### [WORK ORDER]
Without changing anything, copy out each entry.

### [SUPPLIED DATA]

═══

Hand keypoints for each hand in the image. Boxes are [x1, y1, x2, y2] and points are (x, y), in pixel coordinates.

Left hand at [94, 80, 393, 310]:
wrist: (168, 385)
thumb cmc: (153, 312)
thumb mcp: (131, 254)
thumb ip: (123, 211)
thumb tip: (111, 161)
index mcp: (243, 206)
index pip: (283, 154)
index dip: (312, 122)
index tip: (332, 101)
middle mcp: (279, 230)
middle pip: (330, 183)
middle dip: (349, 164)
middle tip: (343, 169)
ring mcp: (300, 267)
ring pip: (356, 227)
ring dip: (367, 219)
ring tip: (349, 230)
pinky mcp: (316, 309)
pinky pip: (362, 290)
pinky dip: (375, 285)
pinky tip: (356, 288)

═══

### [SOLUTION TO THIS PROBLEM]
Hand keypoints for each hand in the image. Boxes are [x1, y1, x2, y2] and points are (x, y), in pixel coordinates.

Left hand at [94, 80, 393, 310]:
wrist: (168, 385)
thumb cmc: (153, 312)
thumb mcp: (131, 254)
thumb ip: (123, 211)
thumb tip: (111, 161)
index mcp: (243, 206)
index pip: (283, 154)
index dip: (312, 122)
index tip: (332, 101)
middle mcp: (279, 230)
middle pip: (330, 183)
middle dip: (349, 164)
middle tip: (343, 169)
ring mcp: (300, 267)
ring pip: (356, 227)
ring dip: (367, 219)
ring tip: (349, 230)
pinky mcp: (316, 309)
pinky pip: (362, 290)
pinky dip: (375, 285)
pinky tip: (356, 288)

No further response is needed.